Jésus – User de violence, Philippe. Ce sont des gens violents. Tous les privilèges qu’ils ont, c’est comme ça qu’ils les ont eus, par la violence, en écrasant les autres. Ils veulent gagner maintenant par la violence. Ils veulent acheter le Royaume de Dieu, le conquérir de force.

Jacques – Ils t’ont offert de l’argent, Jésus ?

Jésus – De l’argent, oui. Un bon travail. N’importe quoi, à condition de me taire. Vous savez ce que je pense ? Qu’à partir d’aujourd’hui, nous devrons faire très attention à la levure des Pharisiens. Il suffit d’un peu de levure périmée pour perdre toute la pâte. Ces gens-là sont pourris et ce qu’ils veulent, c’est cela, pourrir le tout.

Jacques – Et ils vont user de tous les stratagèmes contre nous.

Jésus – Aujourd’hui, ils m’ont tendu un piège à moi. Demain, ce sera à Nathanaël ou à Thomas ou à Judas… n’importe qui d’entre nous.

Philippe – Alors, si je comprends bien, l’affaire du Royaume de Dieu a l’air bien compromise !

Pierre – Il faut prévenir les gens d’avancer prudemment. Ces types ont des espions partout. Avec deux ou trois deniers, ils se paient un mouchard. Ils peuvent tout faire rater.

Jacques – ça, c’est leur tactique, travailler dans le noir ! Sacrées chouettes !

Jésus – Nous, nous devons travailler en pleine lumière. Nous mettrons tous leurs projets en pleine lumière et tout ce qu’ils diront à huis clos, nous le crierons depuis les terrasses des maisons. S’ils croient nous faire peur, ils se trompent. Nous ne reculerons pas.

A ce moment-là, Abiel et Josaphat rendaient leur compte au propriétaire Eliazim…

Eliazim – Alors, maître Josaphat ? Vous avez réussi à lui faire peur ?

Josaphat – Peur ? Il déborde tant d’orgueil qu’il n’a que cela dans le corps !

Eliazim – Qu’est-ce qu’il a dit ?

Josaphat – Un charlatan ! Il se prend pour un prophète !

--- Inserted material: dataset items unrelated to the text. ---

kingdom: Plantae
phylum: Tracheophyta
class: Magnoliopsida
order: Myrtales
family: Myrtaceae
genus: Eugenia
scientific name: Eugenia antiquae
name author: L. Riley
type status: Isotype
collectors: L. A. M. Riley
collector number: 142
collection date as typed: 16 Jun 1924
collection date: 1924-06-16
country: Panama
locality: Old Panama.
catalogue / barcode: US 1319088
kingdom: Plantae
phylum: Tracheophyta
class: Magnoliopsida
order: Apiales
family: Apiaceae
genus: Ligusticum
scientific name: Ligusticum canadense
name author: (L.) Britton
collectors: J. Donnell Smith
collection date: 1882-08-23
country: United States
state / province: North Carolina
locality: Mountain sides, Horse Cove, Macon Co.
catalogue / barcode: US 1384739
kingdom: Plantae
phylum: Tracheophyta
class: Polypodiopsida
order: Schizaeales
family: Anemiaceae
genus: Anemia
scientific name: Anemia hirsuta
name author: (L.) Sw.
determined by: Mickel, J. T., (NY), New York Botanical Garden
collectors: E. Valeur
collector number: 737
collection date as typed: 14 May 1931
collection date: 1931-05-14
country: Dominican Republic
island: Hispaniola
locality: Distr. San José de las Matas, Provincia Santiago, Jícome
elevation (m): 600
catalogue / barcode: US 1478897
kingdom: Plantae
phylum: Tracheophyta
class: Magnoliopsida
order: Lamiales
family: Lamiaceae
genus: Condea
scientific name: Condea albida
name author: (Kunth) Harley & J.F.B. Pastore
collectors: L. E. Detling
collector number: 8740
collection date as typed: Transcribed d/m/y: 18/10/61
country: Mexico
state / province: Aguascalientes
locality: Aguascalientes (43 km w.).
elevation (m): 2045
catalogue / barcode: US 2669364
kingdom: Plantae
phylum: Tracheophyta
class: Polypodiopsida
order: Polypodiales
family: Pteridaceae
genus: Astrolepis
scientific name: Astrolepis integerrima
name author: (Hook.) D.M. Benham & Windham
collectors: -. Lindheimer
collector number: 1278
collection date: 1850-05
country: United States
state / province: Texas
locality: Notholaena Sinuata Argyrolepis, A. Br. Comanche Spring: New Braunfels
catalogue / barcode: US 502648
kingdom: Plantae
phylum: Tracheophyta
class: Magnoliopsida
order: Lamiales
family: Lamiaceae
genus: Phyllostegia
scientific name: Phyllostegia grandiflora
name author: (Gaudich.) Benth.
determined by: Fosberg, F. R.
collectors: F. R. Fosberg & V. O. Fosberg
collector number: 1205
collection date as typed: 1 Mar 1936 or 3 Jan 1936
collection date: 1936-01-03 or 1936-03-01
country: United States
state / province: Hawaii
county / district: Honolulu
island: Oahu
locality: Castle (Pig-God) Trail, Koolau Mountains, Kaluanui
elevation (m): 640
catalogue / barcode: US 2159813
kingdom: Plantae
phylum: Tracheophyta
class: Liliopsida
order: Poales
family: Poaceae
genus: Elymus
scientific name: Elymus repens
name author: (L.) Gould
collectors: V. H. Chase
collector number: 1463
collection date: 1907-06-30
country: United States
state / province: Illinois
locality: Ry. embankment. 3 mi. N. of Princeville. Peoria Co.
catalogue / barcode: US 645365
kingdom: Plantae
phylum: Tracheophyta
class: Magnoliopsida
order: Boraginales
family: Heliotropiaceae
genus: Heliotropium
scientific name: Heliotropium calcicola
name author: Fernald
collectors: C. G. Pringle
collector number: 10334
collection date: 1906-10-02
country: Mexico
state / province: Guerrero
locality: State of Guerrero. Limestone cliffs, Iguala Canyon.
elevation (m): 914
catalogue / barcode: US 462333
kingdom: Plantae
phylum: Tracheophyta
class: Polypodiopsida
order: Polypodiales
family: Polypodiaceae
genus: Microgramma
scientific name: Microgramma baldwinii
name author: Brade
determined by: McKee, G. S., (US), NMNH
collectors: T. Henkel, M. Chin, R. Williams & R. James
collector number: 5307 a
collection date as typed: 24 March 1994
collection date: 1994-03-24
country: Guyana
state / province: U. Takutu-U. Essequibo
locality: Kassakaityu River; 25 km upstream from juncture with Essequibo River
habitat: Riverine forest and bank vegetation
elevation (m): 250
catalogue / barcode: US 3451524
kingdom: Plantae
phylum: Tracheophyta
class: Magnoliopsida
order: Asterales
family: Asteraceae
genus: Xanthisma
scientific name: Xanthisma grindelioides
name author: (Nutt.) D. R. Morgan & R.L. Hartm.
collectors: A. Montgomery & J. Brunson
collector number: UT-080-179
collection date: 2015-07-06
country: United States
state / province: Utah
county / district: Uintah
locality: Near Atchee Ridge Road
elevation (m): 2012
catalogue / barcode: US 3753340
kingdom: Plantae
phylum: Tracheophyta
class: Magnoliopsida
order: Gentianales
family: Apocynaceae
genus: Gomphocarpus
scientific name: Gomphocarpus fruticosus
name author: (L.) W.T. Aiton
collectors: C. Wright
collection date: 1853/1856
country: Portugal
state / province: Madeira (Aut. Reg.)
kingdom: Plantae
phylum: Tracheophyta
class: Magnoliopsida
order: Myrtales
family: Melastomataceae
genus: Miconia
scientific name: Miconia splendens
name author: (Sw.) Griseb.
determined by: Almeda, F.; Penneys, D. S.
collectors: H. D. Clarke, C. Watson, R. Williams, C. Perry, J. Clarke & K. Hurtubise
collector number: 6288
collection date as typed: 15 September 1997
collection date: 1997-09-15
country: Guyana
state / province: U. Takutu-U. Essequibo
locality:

Abiel – Il ne sait que bouffer, s’enivrer et emmener avec lui la racaille de Capharnaüm.

Josaphat – Il faut attendre, don Eliazim. C’est toujours par la bouche que meurt le poisson, ne dit-on pas ça sur la côte ? Eh bien, ce poisson-là aussi va mourir par la bouche. C’est un imprudent et un orgueilleux. Il ne veut pas se taire ? Tant pis pour lui. Il va voir, mon ami, que ce n’est qu’une question de temps. Laissons-le faire. Il va lui-même porter sa croix…

Don Eliazim, le riche propriétaire, le pharisien Josaphat, maître et fidèle de la loi de Moïse, continuèrent à parler. Pendant ce temps, les nuages s’amoncelaient sur le couchant, annonçant une forte tempête.

Matthieu 11,7-19 y 16,1-12; Marc 8,11-21; Luc 7,24-35 y 12,54-56.

Commentaires :

Pour les bien-pensants de son époque, Jésus n’avait pas bonne réputation et sa vie était un véritable scandale. L’évangile a conservé ce qu’on disait de lui : “un glouton, un ivrogne, un ami des prostituées”. A d’autres moments on l’appelait “le Samaritain” (Jean 8, 48), ce qui était la plus grosse insulte, comme de dire “un bâtard” ou “fils de prostituée”. Tout l’évangile rend témoignage d’un Jésus qui n’avait rien d’un sauvage, sa vie n’avait rien à voir avec la vie des ascètes qui châtient leur corps pour se libérer l’esprit. Il ne ressemblait pas non plus à l’imposant mais sobre Jean le Baptiste. Jésus était un homme du peuple. Son environnement naturel était la place, la rue et le quartier.